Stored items
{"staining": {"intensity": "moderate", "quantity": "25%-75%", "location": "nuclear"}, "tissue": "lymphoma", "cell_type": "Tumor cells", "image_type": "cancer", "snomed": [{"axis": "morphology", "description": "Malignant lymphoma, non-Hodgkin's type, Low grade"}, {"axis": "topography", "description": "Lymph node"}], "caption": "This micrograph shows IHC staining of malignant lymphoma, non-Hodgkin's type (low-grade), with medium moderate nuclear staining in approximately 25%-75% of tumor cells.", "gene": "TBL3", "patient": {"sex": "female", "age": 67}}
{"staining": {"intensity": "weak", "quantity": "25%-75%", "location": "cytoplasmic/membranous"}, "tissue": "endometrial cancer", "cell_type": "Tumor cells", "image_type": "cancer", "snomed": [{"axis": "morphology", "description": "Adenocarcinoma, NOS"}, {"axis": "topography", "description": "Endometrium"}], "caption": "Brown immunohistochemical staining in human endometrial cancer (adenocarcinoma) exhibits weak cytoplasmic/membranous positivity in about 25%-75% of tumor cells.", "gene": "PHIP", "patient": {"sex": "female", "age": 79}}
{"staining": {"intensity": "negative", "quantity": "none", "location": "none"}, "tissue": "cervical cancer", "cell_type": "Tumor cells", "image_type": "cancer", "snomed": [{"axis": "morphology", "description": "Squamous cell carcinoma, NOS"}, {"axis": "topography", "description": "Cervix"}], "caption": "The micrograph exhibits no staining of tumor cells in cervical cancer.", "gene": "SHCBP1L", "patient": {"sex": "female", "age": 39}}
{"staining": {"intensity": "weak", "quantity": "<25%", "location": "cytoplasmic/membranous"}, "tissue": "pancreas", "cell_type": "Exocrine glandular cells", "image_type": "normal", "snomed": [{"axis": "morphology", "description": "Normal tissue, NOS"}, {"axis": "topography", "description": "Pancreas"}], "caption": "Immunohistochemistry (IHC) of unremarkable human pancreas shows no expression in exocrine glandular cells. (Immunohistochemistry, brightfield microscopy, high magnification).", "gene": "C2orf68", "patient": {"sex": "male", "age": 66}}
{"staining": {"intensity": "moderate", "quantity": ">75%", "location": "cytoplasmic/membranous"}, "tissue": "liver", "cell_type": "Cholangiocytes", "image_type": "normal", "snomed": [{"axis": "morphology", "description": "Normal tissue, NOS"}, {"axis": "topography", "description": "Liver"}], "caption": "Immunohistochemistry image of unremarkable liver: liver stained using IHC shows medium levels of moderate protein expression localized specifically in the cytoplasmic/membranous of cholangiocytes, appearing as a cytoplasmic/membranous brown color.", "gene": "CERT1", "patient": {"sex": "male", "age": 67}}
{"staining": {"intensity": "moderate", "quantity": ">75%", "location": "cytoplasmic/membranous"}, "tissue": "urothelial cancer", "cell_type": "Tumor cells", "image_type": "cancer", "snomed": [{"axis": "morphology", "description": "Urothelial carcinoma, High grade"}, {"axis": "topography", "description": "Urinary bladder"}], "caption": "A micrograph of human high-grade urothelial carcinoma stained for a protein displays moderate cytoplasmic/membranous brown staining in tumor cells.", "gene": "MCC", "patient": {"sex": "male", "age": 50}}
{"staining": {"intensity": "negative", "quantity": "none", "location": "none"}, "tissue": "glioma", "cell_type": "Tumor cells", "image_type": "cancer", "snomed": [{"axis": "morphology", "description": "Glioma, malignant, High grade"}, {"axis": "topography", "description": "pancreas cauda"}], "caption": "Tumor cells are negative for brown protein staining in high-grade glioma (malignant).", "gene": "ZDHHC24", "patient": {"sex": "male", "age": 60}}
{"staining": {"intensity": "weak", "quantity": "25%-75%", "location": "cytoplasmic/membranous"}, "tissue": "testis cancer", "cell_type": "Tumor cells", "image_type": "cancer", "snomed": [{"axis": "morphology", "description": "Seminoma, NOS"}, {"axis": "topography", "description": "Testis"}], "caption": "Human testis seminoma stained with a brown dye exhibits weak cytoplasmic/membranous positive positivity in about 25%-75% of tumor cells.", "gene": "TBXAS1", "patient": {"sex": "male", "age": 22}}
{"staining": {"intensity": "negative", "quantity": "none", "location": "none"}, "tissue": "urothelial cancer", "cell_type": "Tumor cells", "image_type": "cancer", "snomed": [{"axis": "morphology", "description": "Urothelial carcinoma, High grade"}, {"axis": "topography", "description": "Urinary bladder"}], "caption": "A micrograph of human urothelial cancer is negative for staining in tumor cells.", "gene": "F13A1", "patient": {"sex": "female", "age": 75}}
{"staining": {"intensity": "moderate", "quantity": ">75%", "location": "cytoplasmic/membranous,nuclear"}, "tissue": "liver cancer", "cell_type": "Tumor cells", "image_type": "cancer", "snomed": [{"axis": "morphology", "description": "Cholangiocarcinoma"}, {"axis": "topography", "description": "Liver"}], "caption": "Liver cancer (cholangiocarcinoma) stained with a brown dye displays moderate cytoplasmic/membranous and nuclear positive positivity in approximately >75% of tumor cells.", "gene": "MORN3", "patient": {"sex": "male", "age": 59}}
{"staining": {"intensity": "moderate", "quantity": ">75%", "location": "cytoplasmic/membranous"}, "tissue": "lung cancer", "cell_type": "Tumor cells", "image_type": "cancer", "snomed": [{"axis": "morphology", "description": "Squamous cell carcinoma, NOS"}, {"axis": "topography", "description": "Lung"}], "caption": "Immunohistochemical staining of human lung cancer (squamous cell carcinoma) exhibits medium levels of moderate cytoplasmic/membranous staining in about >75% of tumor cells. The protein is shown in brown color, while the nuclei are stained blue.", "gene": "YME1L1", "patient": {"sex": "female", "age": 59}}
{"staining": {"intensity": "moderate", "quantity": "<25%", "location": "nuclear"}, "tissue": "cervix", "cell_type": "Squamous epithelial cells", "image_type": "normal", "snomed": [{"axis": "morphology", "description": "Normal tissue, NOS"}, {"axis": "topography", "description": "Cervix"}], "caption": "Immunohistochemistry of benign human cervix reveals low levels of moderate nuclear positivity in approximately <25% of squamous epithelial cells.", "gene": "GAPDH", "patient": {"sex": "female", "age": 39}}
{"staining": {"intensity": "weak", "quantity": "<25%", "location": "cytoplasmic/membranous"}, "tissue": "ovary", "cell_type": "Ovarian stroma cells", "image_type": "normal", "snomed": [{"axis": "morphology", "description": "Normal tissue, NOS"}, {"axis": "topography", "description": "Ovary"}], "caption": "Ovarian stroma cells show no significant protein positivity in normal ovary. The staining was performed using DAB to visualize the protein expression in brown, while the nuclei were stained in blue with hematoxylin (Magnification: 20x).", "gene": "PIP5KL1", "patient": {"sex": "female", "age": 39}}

YOUR INSTRUCTIONS — Please retype the entries above in full, exactly as they stand.

ANSWER TO THIS TASK —
{"staining": {"intensity": "moderate", "quantity": "25%-75%", "location": "nuclear"}, "tissue": "lymphoma", "cell_type": "Tumor cells", "image_type": "cancer", "snomed": [{"axis": "morphology", "description": "Malignant lymphoma, non-Hodgkin's type, Low grade"}, {"axis": "topography", "description": "Lymph node"}], "caption": "This micrograph shows IHC staining of malignant lymphoma, non-Hodgkin's type (low-grade), with medium moderate nuclear staining in approximately 25%-75% of tumor cells.", "gene": "TBL3", "patient": {"sex": "female", "age": 67}}
{"staining": {"intensity": "weak", "quantity": "25%-75%", "location": "cytoplasmic/membranous"}, "tissue": "endometrial cancer", "cell_type": "Tumor cells", "image_type": "cancer", "snomed": [{"axis": "morphology", "description": "Adenocarcinoma, NOS"}, {"axis": "topography", "description": "Endometrium"}], "caption": "Brown immunohistochemical staining in human endometrial cancer (adenocarcinoma) exhibits weak cytoplasmic/membranous positivity in about 25%-75% of tumor cells.", "gene": "PHIP", "patient": {"sex": "female", "age": 79}}
{"staining": {"intensity": "negative", "quantity": "none", "location": "none"}, "tissue": "cervical cancer", "cell_type": "Tumor cells", "image_type": "cancer", "snomed": [{"axis": "morphology", "description": "Squamous cell carcinoma, NOS"}, {"axis": "topography", "description": "Cervix"}], "caption": "The micrograph exhibits no staining of tumor cells in cervical cancer.", "gene": "SHCBP1L", "patient": {"sex": "female", "age": 39}}
{"staining": {"intensity": "weak", "quantity": "<25%", "location": "cytoplasmic/membranous"}, "tissue": "pancreas", "cell_type": "Exocrine glandular cells", "image_type": "normal", "snomed": [{"axis": "morphology", "description": "Normal tissue, NOS"}, {"axis": "topography", "description": "Pancreas"}], "caption": "Immunohistochemistry (IHC) of unremarkable human pancreas shows no expression in exocrine glandular cells. (Immunohistochemistry, brightfield microscopy, high magnification).", "gene": "C2orf68", "patient": {"sex": "male", "age": 66}}
{"staining": {"intensity": "moderate", "quantity": ">75%", "location": "cytoplasmic/membranous"}, "tissue": "liver", "cell_type": "Cholangiocytes", "image_type": "normal", "snomed": [{"axis": "morphology", "description": "Normal tissue, NOS"}, {"axis": "topography", "description": "Liver"}], "caption": "Immunohistochemistry image of unremarkable liver: liver stained using IHC shows medium levels of moderate protein expression localized specifically in the cytoplasmic/membranous of cholangiocytes, appearing as a cytoplasmic/membranous brown color.", "gene": "CERT1", "patient": {"sex": "male", "age": 67}}
{"staining": {"intensity": "moderate", "quantity": ">75%", "location": "cytoplasmic/membranous"}, "tissue": "urothelial cancer", "cell_type": "Tumor cells", "image_type": "cancer", "snomed": [{"axis": "morphology", "description": "Urothelial carcinoma, High grade"}, {"axis": "topography", "description": "Urinary bladder"}], "caption": "A micrograph of human high-grade urothelial carcinoma stained for a protein displays moderate cytoplasmic/membranous brown staining in tumor cells.", "gene": "MCC", "patient": {"sex": "male", "age": 50}}
{"staining": {"intensity": "negative", "quantity": "none", "location": "none"}, "tissue": "glioma", "cell_type": "Tumor cells", "image_type": "cancer", "snomed": [{"axis": "morphology", "description": "Glioma, malignant, High grade"}, {"axis": "topography", "description": "pancreas cauda"}], "caption": "Tumor cells are negative for brown protein staining in high-grade glioma (malignant).", "gene": "ZDHHC24", "patient": {"sex": "male", "age": 60}}
{"staining": {"intensity": "weak", "quantity": "25%-75%", "location": "cytoplasmic/membranous"}, "tissue": "testis cancer", "cell_type": "Tumor cells", "image_type": "cancer", "snomed": [{"axis": "morphology", "description": "Seminoma, NOS"}, {"axis": "topography", "description": "Testis"}], "caption": "Human testis seminoma stained with a brown dye exhibits weak cytoplasmic/membranous positive positivity in about 25%-75% of tumor cells.", "gene": "TBXAS1", "patient": {"sex": "male", "age": 22}}
{"staining": {"intensity": "negative", "quantity": "none", "location": "none"}, "tissue": "urothelial cancer", "cell_type": "Tumor cells", "image_type": "cancer", "snomed": [{"axis": "morphology", "description": "Urothelial carcinoma, High grade"}, {"axis": "topography", "description": "Urinary bladder"}], "caption": "A micrograph of human urothelial cancer is negative for staining in tumor cells.", "gene": "F13A1", "patient": {"sex": "female", "age": 75}}
{"staining": {"intensity": "moderate", "quantity": ">75%", "location": "cytoplasmic/membranous,nuclear"}, "tissue": "liver cancer", "cell_type": "Tumor cells", "image_type": "cancer", "snomed": [{"axis": "morphology", "description": "Cholangiocarcinoma"}, {"axis": "topography", "description": "Liver"}], "caption": "Liver cancer (cholangiocarcinoma) stained with a brown dye displays moderate cytoplasmic/membranous and nuclear positive positivity in approximately >75% of tumor cells.", "gene": "MORN3", "patient": {"sex": "male", "age": 59}}
{"staining": {"intensity": "moderate", "quantity": ">75%", "location": "cytoplasmic/membranous"}, "tissue": "lung cancer", "cell_type": "Tumor cells", "image_type": "cancer", "snomed": [{"axis": "morphology", "description": "Squamous cell carcinoma, NOS"}, {"axis": "topography", "description": "Lung"}], "caption": "Immunohistochemical staining of human lung cancer (squamous cell carcinoma) exhibits medium levels of moderate cytoplasmic/membranous staining in about >75% of tumor cells. The protein is shown in brown color, while the nuclei are stained blue.", "gene": "YME1L1", "patient": {"sex": "female", "age": 59}}
{"staining": {"intensity": "moderate", "quantity": "<25%", "location": "nuclear"}, "tissue": "cervix", "cell_type": "Squamous epithelial cells", "image_type": "normal", "snomed": [{"axis": "morphology", "description": "Normal tissue, NOS"}, {"axis": "topography", "description": "Cervix"}], "caption": "Immunohistochemistry of benign human cervix reveals low levels of moderate nuclear positivity in approximately <25% of squamous epithelial cells.", "gene": "GAPDH", "patient": {"sex": "female", "age": 39}}
{"staining": {"intensity": "weak", "quantity": "<25%", "location": "cytoplasmic/membranous"}, "tissue": "ovary", "cell_type": "Ovarian stroma cells", "image_type": "normal", "snomed": [{"axis": "morphology", "description": "Normal tissue, NOS"}, {"axis": "topography", "description": "Ovary"}], "caption": "Ovarian stroma cells show no significant protein positivity in normal ovary. The staining was performed using DAB to visualize the protein expression in brown, while the nuclei were stained in blue with hematoxylin (Magnification: 20x).", "gene": "PIP5KL1", "patient": {"sex": "female", "age": 39}}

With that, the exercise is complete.